A documentary film screening tonight at Edmonton’s Northwest Fest explores how a generation of Indigenous musicians has transformed colonial trauma into powerful art.

University of Alberta grad Leela Gilday helped inspire the film

Juno Award-winning singer-songwriter Leela Gilday helped inspire When They Awake, a film about the power of Indigenous music. (Shawna McLeod)

A documentary film kicking off Edmonton's NorthwestFest explores how a generation of Indigenous musicians has transformed colonial trauma into powerful art.

When They Awake screens tonight (May 3) at 7 p.m. at Edmonton's Metro Cinema, 8712 109th St.

The festival, a celebration of non-fiction, music and documentary filmmaking, runs until May 13. All films and events are at Metro Cinema and the Art Gallery of Alberta.

When They Awake, which also kicked off the Calgary International Film Festival last fall, features more than 20 Indigenous musicians, including A Tribe Called Red, Tanya Tagaq, The Jerry Cans and University of Alberta graduate Leela Gilday.

Gilday, a singer-songwriter based in Yellowknife, was an important figure in getting the film made, according to one of its directors.

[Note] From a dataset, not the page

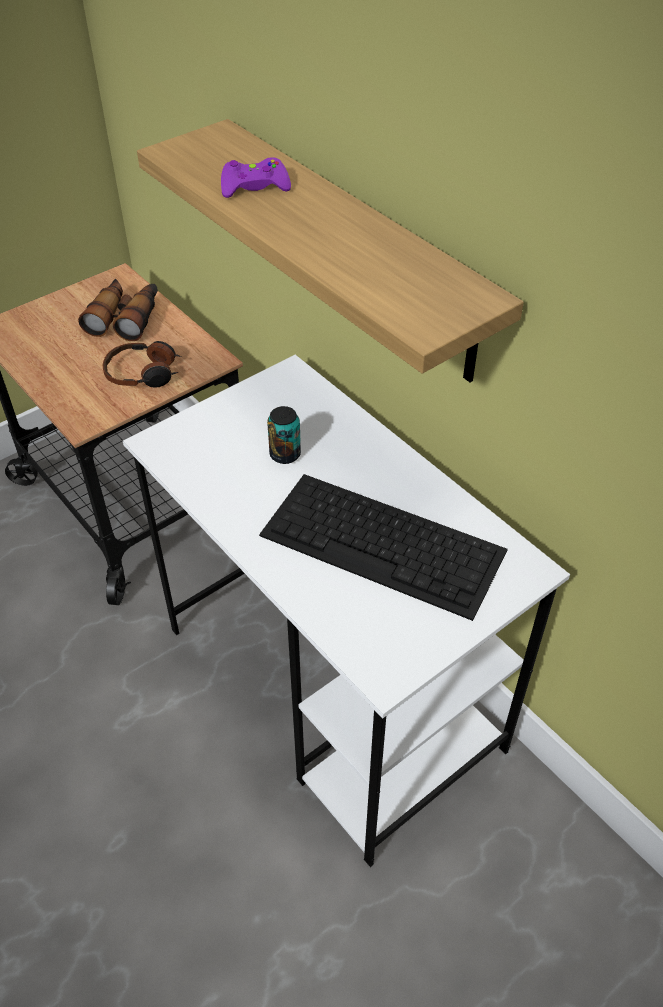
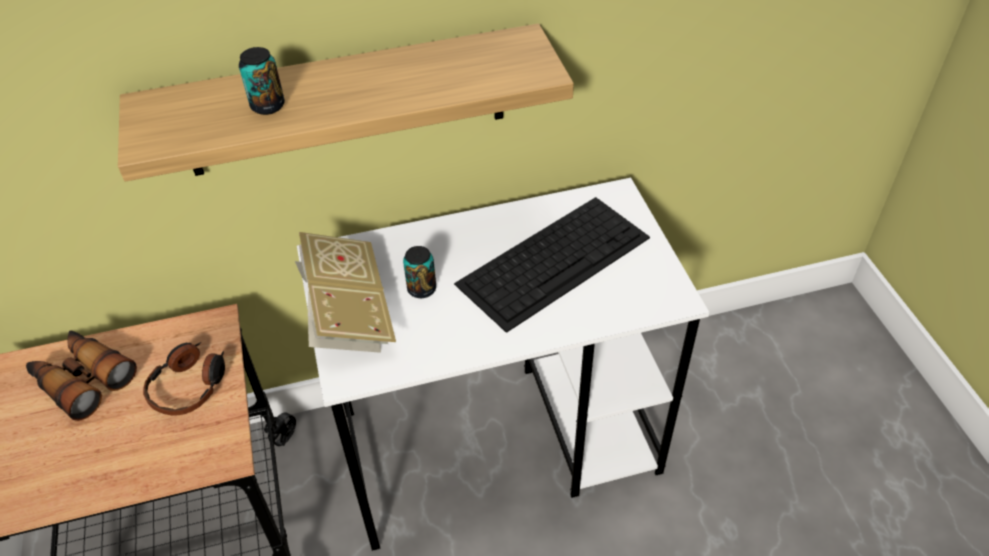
camera: 65 degrees left, 0 degrees up
purple game controller [221,157,291,198] -> can [239,47,285,115]
none -> book [295,232,396,353]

Co-directors Hermon Farahi and PJ Marcellino travelled to the Northwest Territories to document Listen Up! NWT, a musical education project for school children in six communities. Gilday was working with students there and helped inspire the directors to create a bigger film with a wider scope.

"That project was the spark that revealed to us that there was a huge resurgence of Indigenous music that has really pushed forward a new generation of artists and a new generation of audiences," Farahi said Wednesday on CBC Radio's Edmonton AM.

The film's title comes from an 1885 quotation attributed to Métis leader Louis Riel: "My people will sleep for one hundred years, but when they awake it will be the artists who give them back their spirit."

The non-Indigenous directors used music a way to bring stories of political activism and cultural reclamation among Indigenous communities to mainstream audiences.

Indigenous musicians, Farahi said, "are translating 500 years of colonial relationship into something new and welcoming to people who never lived through that period."

"Music somehow has a capacity to touch your soul and create a space of healing."

A songwriters' circle performance featuring Don Amero, Leela Gilday, Jay Gilday and Trent Agecoutay will take place after the screening.